Goal: Collect each line of the records below that contains the string "instrument".

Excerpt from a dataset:
◆ ◆ ◆

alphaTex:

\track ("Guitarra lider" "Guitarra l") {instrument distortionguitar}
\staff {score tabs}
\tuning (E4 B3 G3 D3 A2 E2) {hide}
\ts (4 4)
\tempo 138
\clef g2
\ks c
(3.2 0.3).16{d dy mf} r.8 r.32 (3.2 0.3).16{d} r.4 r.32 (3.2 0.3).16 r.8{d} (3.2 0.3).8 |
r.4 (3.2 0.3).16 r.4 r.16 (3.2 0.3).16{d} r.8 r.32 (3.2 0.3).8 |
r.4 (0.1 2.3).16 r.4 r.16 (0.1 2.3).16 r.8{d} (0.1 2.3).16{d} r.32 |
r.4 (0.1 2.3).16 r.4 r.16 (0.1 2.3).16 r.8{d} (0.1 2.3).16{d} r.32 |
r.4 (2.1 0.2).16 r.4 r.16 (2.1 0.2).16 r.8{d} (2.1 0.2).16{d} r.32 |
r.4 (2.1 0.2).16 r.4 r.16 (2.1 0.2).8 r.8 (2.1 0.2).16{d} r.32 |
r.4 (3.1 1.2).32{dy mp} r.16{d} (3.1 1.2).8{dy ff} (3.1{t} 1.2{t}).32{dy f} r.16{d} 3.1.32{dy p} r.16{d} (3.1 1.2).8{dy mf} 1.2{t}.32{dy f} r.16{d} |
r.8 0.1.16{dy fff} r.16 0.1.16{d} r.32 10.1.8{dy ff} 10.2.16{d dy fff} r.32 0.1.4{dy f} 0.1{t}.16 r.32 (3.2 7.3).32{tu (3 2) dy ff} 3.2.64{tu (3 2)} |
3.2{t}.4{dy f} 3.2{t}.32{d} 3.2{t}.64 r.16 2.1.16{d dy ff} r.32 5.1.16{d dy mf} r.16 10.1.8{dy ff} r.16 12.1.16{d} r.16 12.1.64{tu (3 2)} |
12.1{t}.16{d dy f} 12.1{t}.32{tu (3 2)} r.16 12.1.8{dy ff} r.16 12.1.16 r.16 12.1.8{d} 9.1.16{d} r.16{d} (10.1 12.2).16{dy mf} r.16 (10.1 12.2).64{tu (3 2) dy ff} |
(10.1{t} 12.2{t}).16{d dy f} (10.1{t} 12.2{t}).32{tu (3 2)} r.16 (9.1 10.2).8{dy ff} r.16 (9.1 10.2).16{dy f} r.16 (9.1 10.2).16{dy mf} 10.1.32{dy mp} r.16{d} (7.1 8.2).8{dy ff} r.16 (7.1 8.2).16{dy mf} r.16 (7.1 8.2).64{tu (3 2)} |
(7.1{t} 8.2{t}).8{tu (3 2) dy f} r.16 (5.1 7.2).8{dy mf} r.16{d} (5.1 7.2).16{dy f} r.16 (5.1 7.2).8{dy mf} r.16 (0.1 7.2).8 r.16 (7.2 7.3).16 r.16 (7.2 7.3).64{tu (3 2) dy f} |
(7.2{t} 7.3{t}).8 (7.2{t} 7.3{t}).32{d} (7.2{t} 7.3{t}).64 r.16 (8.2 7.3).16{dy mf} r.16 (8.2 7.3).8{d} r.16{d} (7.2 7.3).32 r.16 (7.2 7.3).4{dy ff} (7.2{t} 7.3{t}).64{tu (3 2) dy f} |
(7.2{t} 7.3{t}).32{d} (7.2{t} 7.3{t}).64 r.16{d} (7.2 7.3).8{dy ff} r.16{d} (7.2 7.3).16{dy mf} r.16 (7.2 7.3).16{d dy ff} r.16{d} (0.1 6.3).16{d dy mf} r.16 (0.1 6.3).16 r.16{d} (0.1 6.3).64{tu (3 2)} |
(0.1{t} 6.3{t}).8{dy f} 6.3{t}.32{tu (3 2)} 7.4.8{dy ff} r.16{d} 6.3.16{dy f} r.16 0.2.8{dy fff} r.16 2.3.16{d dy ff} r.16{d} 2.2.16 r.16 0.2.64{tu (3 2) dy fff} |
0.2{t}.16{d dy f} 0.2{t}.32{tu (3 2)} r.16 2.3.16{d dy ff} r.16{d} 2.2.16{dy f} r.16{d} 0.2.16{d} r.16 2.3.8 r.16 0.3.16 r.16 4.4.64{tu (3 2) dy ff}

◆ ◆ ◆

Written solution:
\track ("Guitarra lider" "Guitarra l") {instrument distortionguitar}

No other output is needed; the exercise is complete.